Chathamangalam is a village in Kozhikode district of Kerala state, India.

==Geography==
Chathamangalam is a Gram Panchayat and an agricultural village comprising hills, valleys, and paddy fields. It spreads over an area of 40.23 km^{2} and is located 20 km east of Kozhikode city. The Cherupuzha River borders the village to the south, west, and north, while the Iruvazhinji borders it to the east. Both these tributaries join the Chaliyar.
Chathamangalam came into existence on 24 September 1956. It has twenty-two wards spread across two villages.

==Demographics==
The population is 90,402 . Of these, 46,819 are women.

==Landmarks==
The village is known for its educational institutions including the National Institute of Technology Calicut and National Institute of Electronics and Information Technology (NIELIT) (Formerly DOEACC). The village's health infrastructure includes PHC (primary health centre) Choolur and its 9 sub-centres, Ayurveda Hospital Vellanoor, and the government's Homeopathic Hospital Nairkuzhi.

The village has a sub-registrar's office that was established in 1906, a sub-post office with 7 branches, a telephone Exchange, and banks including a State Bank of India, the Chathamangalam Service Co-operative Bank, and the Chathamangalam Urban Bank. The Chathamangalam Public Library and Reading Room was established in 1944 and has eleven libraries.

== History ==
One story regarding the origin of Chathamangalam can be traced back to a fight between two groups who came to see a festival at Chethukadavu. The fight resulted in many deaths; the area was later named Kunnamangalam. The victims were called Chathamangalam, and those who led the fight were called Padanilam. Another story behind Chathamangalam is related to the ancient temple of Chathamangalathappan. It is believed that this temple, which is related to the Guruvayur temple, had its stone laid by Naranathu Bhranthan. As the families of the sorcerers live here, it is called the place of Kuttichathan, or Chathamangalam.

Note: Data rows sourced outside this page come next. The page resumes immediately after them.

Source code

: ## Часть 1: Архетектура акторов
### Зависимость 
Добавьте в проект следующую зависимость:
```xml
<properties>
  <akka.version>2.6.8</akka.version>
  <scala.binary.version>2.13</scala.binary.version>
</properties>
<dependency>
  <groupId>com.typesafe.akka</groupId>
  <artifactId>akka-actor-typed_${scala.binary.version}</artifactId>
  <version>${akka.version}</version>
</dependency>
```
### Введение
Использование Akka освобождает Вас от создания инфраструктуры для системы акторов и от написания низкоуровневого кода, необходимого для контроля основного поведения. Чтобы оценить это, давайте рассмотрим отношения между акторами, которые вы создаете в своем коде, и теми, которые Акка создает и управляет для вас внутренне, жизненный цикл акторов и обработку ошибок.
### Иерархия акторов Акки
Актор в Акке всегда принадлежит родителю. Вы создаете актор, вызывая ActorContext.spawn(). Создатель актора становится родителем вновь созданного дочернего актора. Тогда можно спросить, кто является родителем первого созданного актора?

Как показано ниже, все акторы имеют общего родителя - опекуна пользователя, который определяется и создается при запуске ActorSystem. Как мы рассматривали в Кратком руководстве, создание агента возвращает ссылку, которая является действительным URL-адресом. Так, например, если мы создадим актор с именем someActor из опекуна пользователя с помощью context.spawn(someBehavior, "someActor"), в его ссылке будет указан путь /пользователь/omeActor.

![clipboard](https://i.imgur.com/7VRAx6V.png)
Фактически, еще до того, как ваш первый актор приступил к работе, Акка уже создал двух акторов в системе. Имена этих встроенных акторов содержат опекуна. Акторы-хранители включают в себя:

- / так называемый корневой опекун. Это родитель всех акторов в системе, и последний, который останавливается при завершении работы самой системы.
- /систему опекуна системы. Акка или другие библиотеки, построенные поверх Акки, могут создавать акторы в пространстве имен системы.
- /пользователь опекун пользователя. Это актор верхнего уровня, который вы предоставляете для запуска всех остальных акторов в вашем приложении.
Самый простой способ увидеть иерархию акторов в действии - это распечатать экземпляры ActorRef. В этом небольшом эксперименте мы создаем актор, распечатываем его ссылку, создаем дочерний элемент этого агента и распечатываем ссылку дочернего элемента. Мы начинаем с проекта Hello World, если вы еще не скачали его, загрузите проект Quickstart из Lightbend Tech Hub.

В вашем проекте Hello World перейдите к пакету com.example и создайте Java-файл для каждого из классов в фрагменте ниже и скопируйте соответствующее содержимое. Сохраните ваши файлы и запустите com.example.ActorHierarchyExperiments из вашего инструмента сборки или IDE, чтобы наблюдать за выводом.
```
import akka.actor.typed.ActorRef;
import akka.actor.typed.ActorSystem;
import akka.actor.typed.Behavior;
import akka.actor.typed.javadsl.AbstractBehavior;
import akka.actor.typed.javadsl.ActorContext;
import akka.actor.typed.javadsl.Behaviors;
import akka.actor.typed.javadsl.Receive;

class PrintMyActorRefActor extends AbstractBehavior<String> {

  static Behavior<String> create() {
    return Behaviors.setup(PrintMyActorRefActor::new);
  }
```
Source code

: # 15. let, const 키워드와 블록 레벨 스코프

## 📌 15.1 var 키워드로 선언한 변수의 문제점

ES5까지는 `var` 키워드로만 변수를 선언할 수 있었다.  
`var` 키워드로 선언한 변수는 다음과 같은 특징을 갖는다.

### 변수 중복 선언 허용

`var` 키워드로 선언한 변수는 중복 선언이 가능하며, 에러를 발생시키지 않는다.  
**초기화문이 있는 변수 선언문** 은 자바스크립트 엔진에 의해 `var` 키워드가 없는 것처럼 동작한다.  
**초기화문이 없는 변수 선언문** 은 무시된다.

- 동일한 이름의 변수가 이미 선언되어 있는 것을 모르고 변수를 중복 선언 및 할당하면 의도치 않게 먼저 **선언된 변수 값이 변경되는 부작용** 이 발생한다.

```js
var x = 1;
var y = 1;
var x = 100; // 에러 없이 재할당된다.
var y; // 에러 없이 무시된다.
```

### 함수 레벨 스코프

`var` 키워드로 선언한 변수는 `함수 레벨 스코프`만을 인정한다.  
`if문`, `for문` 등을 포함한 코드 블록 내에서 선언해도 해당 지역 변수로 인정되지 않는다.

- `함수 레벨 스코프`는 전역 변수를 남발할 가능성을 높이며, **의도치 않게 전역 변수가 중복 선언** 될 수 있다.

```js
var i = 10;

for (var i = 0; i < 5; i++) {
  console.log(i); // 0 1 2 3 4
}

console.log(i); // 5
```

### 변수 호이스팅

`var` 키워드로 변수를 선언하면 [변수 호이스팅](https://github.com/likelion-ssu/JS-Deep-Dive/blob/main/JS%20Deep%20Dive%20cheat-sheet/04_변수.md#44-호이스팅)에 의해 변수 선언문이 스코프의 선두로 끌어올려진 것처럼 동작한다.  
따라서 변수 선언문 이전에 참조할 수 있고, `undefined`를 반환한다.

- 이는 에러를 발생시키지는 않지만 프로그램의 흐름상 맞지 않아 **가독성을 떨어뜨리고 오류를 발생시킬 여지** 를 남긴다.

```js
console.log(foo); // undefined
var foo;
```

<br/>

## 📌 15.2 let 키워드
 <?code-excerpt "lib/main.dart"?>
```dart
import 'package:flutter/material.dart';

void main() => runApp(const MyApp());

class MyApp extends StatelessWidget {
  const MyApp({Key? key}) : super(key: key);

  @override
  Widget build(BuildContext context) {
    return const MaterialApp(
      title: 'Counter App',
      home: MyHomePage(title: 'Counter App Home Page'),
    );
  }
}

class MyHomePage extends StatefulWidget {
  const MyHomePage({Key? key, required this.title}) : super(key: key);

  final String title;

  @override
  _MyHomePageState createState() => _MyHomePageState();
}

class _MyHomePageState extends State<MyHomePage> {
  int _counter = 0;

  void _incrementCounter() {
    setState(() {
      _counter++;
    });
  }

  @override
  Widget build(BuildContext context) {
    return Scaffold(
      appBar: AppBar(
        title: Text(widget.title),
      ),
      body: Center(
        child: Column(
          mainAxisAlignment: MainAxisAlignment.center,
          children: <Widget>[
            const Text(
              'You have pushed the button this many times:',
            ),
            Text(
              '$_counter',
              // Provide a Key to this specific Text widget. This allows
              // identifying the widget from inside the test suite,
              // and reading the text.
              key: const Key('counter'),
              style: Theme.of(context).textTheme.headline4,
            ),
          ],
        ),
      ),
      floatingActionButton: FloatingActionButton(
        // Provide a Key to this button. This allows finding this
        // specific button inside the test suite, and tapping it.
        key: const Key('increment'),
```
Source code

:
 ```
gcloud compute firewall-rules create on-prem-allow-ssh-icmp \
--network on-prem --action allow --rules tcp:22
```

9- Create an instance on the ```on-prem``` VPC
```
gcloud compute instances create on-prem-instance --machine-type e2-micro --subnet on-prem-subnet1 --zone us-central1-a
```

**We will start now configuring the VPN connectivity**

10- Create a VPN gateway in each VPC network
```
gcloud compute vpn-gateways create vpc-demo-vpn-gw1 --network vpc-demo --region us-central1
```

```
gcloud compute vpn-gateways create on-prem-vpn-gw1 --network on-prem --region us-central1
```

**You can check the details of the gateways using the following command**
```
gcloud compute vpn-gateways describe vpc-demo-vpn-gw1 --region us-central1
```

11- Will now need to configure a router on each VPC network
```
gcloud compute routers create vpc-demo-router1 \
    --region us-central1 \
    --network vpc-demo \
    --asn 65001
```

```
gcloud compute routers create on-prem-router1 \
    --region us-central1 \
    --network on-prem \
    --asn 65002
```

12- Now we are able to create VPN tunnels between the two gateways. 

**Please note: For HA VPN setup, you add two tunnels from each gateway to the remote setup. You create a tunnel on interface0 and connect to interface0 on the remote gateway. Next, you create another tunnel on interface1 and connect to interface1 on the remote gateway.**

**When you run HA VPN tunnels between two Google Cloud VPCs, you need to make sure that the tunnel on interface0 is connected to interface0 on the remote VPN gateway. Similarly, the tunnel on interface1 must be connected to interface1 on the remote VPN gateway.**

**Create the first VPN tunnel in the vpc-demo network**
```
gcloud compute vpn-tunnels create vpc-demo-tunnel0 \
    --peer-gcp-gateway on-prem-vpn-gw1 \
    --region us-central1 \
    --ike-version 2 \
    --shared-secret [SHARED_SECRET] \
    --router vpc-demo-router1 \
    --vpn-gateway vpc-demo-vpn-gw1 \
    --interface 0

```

Chathamattom, a village in the Ernakulam district also shares the word Chatha and is similarly linked to many deaths as well.

The market of Chathamangalam is Kattangal. It originated from the name Kettuthangal because the place had been a relief, a place of rest for people who carried heavy loads on the Mukkam-Kozhikode route.

== Attractions ==
The village contains a large variety of religious buildings, including churches, mosques, temples and kavu. Festivals of Nagakali, Kuttichathan and Bhagavathi are popular. The village's Areekulangara Devi temple is on a scale equal to the Kadampuzha Devi temple of the Malappuram district.

Clubs and youth organizations play an active part in the development of culture. There are also mini stadiums in Pazhur and Poolakkode. Football, volleyball and cricket are popular sports in the region.

==Distance from major towns==
From Calicut (Kozhikode) - 20 km

From Mukkam - 8 km

From Koduvally - 11 km

From Mavoor - 7.3 km

==Transportation==
Chathamangalam village connects to other parts of India through Calicut city on the west and Thamarassery town on the east. Nearest main town is Mukkam. National highway No.66 passes through Kozhikode and the northern stretch connects to Mangalore, Goa and Mumbai. The southern stretch connects to Cochin and Trivandrum. The eastern National Highway No.54 going through Adivaram connects to Kalpetta, Mysore and Bangalore. The nearest airports are at Kozhikode. The nearest railway station is at Kozhikode.